Ele rejeitou a sugestão de um repórter de que parecia “construção da nação”, insistindo que se tratava de abordar os riscos à segurança nacional.
Novas ameaças surgem depois que EUA anunciam acusações contra Castro
Promotores federais divulgaram uma acusação na quarta-feira acusando Castro de ordenar o abate de um avião civil pilotado por um exilado em Miami em 1996. As acusações, proferidas secretamente por um grande júri em abril, incluem assassinato e sabotagem de uma aeronave.
O presidente cubano, Miguel Díaz-Canel, denunciou a acusação como um golpe político que visa apenas “justificar a loucura da agressão militar contra Cuba”.
EUA abrem acusações criminais contra o cubano Raul Castro
A acusação de Castro levou muitos a acreditar que a administração Trump está a seguir a mesma estratégia que empregou quando capturou o então presidente da Venezuela, Nicolás Maduro, numa operação militar no início de Janeiro. Maduro está preso nos Estados Unidos desde sua prisão, enfrentando acusações federais de tráfico de drogas e se declarou inocente.
No mesmo dia em que foram anunciadas as acusações contra Castro, os militares dos EUA anunciaram que o porta-aviões USS Nimitz e os navios que o acompanhavam tinham chegado às Caraíbas. O Comando Sul dos EUA disse que os navios estão participando de exercícios marítimos com parceiros na América Latina que começaram em março.
Rubio não quis discutir como os Estados Unidos poderiam proceder com o processo contra Castro, que completará 95 anos no próximo mês.
Desde que derrubou Maduro, Trump ameaçou uma acção militar contra Cuba e depois ordenou um bloqueio energético que cortou o envio de combustível para o país.

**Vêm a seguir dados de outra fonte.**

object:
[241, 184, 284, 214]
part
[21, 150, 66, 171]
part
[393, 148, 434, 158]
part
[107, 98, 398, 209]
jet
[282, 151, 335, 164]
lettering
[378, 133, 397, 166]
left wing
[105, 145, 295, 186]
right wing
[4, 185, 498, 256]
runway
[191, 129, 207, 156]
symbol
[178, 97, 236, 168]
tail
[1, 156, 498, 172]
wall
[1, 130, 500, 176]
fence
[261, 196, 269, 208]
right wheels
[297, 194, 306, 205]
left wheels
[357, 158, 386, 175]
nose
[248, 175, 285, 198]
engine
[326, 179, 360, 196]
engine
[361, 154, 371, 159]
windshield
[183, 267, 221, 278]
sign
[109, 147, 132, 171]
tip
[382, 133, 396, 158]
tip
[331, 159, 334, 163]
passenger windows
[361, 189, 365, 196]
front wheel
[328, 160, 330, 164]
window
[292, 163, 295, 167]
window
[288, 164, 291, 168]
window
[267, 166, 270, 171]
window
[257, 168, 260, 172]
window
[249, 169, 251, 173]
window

Isto resultou em graves cortes de energia, escassez de alimentos e colapso económico em toda a ilha.
‘Eles são comunistas incompetentes’: Marco Rubio critica o regime cubano pelo bloqueio do petróleo
Trump intensificou as conversas sobre a mudança de regime em Cuba depois de prometer uma “aquisição amigável” do país se a sua liderança não abrir a sua economia ao investimento dos EUA e expulsar os adversários dos EUA.

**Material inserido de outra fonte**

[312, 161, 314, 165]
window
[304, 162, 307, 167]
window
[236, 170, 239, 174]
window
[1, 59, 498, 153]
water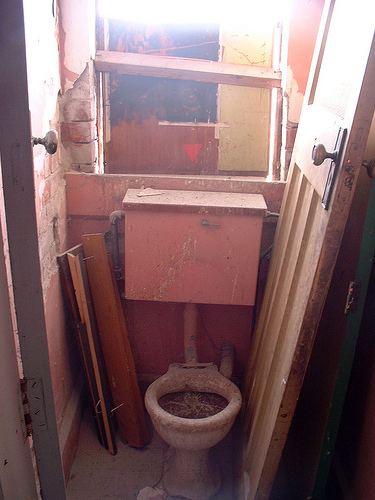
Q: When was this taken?
A: Daytime.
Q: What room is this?
A: Bathroom.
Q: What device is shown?
A: Toilet.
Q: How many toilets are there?
A: One.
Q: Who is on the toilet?
A: No one.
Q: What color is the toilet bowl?
A: White.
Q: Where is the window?
A: Above the toilet.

Rubio disse na quinta-feira que Cuba representa uma séria ameaça à segurança nacional dos Estados Unidos devido aos seus laços de segurança e inteligência com a China e a Rússia e aos seus laços de amizade com os inimigos da América na América Latina.
O porta-voz do Ministério das Relações Exteriores da China, Guo Jiakun, disse na quinta-feira que a China se opõe às sanções e pressões dos EUA sobre Cuba.
“A China apoia firmemente Cuba na salvaguarda da soberania nacional e da dignidade nacional e opõe-se à interferência externa”, disse Guo.
Os redatores da Associated Press, Simina Mistreanu, em Bangkok, e Ben Finley, em Washington, contribuíram para este relatório.